Bulgarians head to the polls on Sunday (12 May) to elect a new Parliament nearly three months after public outrage forced the government to resign. The snap election comes amid the fallout of a wiretapping scandal that exposed abuse of power.
During street protests in January and February, sparked in part by high energy costs and general economic malaise, six people in different cities set themselves on fire and five died of their burns.
The protests forced Boyko Borissov’s government to resign.
Bulgaria’s political landscape is dominated by two parties. The first is Borissov’s GERB (Citizens for a European Development of Bulgaria), a party built around his personality and affiliated with the centre-right European Peoples’ Party. The second one is the Bulgarian Socialist Party (BSP) led by Sergei Stanishev, who is the leader of the Party of European Socialists (PES).
GERB enjoyed a comfortable lead over BSP by the time the mass protests started at the beginning of the year, but this time around polls gave each party around 20% of the vote.
Two other political players are certain of being represented in the next parliament. The first is the Movement of Rights and Freedoms (DPS), a party traditionally representing Bulgaria's Turkish and Muslim population as well as those living in Turkey. It is led by Lyutvi Mestan, who recently replaced its long-time leader Ahmed Dogan. The other is the nationalist ATAKA party, led by former journalist Volen Siderov, seen by many as “the opposite number” of DPS. ATAKA and DPS get around 8-9%.
Most opinion polls consider that the Bulgaria for Citizens party of former EU Commissioner Meglena Kuneva will pass the 4% threshold and make its appearance in parliament. For other parties, such as the traditional centre-right party DSB of former Prime Minister Ivan Kostov, the parliamentary future looks uncertain.
GERB's declining popularity is largely explained by the unfolding wiretapping scandal, dubbed by the news media as ‘the Bulgarian Watergate’.
If the wiretapping allegations prove to be true, Borissov’s government would have monitored many of the major political figures in the country. President Rossen Plevneliev and EU Commissioner Kristalina Georgieva were among those reportedly tapped.
In recent developments, a minister from the GERB government, Miroslav Naydenov, confirmed that all ministers and other personalities were illegally monitored by former Interior Minister Tsvetan Tsvetanov, who is the No. 2 in the party after Borissov and the engineer of GERB’s election campaign.
Unauthorised wiretapping was widespread under Borissov, Prosecutor General Sotir Tsatsarov said. His office conducted interrogations of Borissov and Tzvetanov, who was charged on 30 April in connection with the wiretapping.

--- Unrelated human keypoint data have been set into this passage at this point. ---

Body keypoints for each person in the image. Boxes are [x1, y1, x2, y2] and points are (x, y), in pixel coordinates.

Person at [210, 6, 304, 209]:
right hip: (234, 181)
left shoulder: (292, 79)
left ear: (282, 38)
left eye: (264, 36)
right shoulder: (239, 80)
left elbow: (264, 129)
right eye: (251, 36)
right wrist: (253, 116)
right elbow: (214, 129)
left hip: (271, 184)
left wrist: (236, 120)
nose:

Tzvetanov enjoys immunity as an election candidate.
Borissov dismissed the wiretapping allegations, though in a rare TV appearance on 5 May he suggested that he would get rid of Tzetanov “if he has made a mistake”.
Tzevatnov has denied any wrongdoing, but as he was interrogated again by prosecutors on 9 May, he accused Stanishev, when he was prime minister, of having “bought” his post as leader of PES by awarding a contract for printing the new Bulgarian identity documents in 2009 to German company Siemens.
Tsvetanov alleged that there was a link between the wife of Austrian Social Democrat MEP Hannes Swoboda, who works for Siemens, and Stanishev’s “election as PES leader by Swoboda”.
Stanishev retorted that he would relinquish his immunity as a candidate for parliament, calling on Tsvetanov to do the same. Speaking on the Bulgarian national radio, Swoboda called Tsvetanov’s allegations “ugly lies”, adding that Stanishev was nominated as PES leader by Danish politician Poul Nyrup Rasmussen and elected at the PES Congress with 90% of the vote.
For the first time in Bulgaria’s modern history, little debate took place during the campaign and party leaders did not jostle on public television. More than 250 foreign observers have arrived in the country, which has a record of vote-buying and electoral fraud.
BSP and four other opposition parties have made preparations for an independent parallel vote count.
Analysts say that cobbling together a new government will be a daunting task, saying the country could become ungovernable if one or more major political players refuse to accept the election result. Some commentators already forecast another general election in autumn.
In February, the European Parliament debated the state of democracy in Bulgaria, describing it as the "weak link" in the EU and a threat to European values across the continent.